Now that you have your pattern pieces ready, go ahead and cut everything out. You will also cut the bottom band from Tessa (I used the long line band cut line) and you’ll need the sleeves from your second pattern (in my case, Venice).
Next, we’ll kind of follow the pattern… but not really. With right sides together (RST), sew your front and back together along one shoulder and repeat with the lining. When these two are then placed RST, the seams will match up.
Next, sew along the necklines only, and turn right sides out (RSO). I like to baste along the armscyes at this point.

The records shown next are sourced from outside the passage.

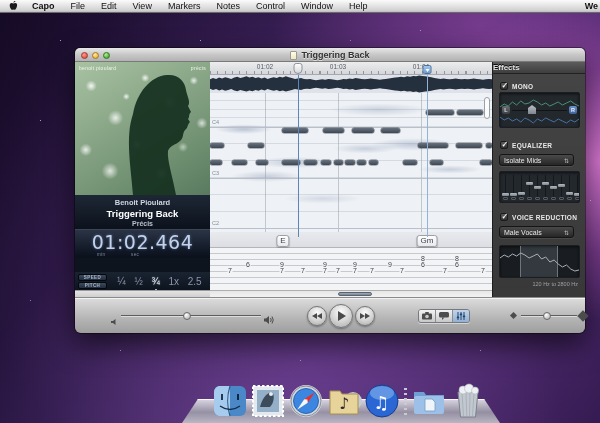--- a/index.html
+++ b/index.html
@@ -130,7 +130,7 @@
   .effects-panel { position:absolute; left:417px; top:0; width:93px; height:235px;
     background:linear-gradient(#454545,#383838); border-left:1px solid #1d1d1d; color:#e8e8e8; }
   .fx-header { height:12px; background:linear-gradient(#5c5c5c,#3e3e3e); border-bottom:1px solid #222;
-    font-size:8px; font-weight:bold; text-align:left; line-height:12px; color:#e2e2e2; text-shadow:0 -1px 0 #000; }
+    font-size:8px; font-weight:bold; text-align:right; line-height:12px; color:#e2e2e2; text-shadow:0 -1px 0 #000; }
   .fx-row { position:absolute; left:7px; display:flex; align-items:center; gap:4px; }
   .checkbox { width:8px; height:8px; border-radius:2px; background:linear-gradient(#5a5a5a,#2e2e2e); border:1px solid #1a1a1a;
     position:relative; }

Next, flip the unsewn side of the front up to create the twist (as in the pattern). Since we’re adding sleeves, we will now undo some of the basting stitches around the shoulder, open up the shoulder and clip RST (exteriors together and linings together). Sew this seam.
Once sewn, fold back together and your top will look like this.
You can re-baste this area if you wish, to avoid any layers moving when you add your sleeves. Now, as with any knit pattern, you’ll clip your sleeves to the armscye and sew, followed by sewing up the sleeve and down the side seam. HERE is where we try the piece on, to see what length we need to remove! Mark with a pin at your under-bust line, and then ADD seam allowance. Cut that line, and add your chosen band (I like the longline band for this top!)
Phew, you made it!! Just hem your sleeves, and you’re done! Great hacking, thanks for joining me in this fun alteration!
Serena Hacks
Serena Shorts Hack
This time we’re doing a MUCH simpler hack – using the cute new Serena skirt as a shorts-0nly pattern! This is literally the simplest hack ever, and makes for adorable shorts if you like shorties!
First, measure and grade your pattern to your size. This is important, especially when using fitted/negative ease patterns! It will make all the difference with your fit. Go ahead and print and cut your pattern, or pull up your sizes on your projector.
Choose your options; I went with the contour waistband. Cut the shorts and waistband, and pockets if you want them! I went for simple and did pocketless.
Go ahead and assemble the shorts, with pockets if you’re doing them, and the waistband per pattern.
Now skip adding the skirt, and place the waistband inside the shorts, right sides together (RST). Sew the waistband, hem the shorts, and you’re done!
Thanks for joining me for this cute and simple hack!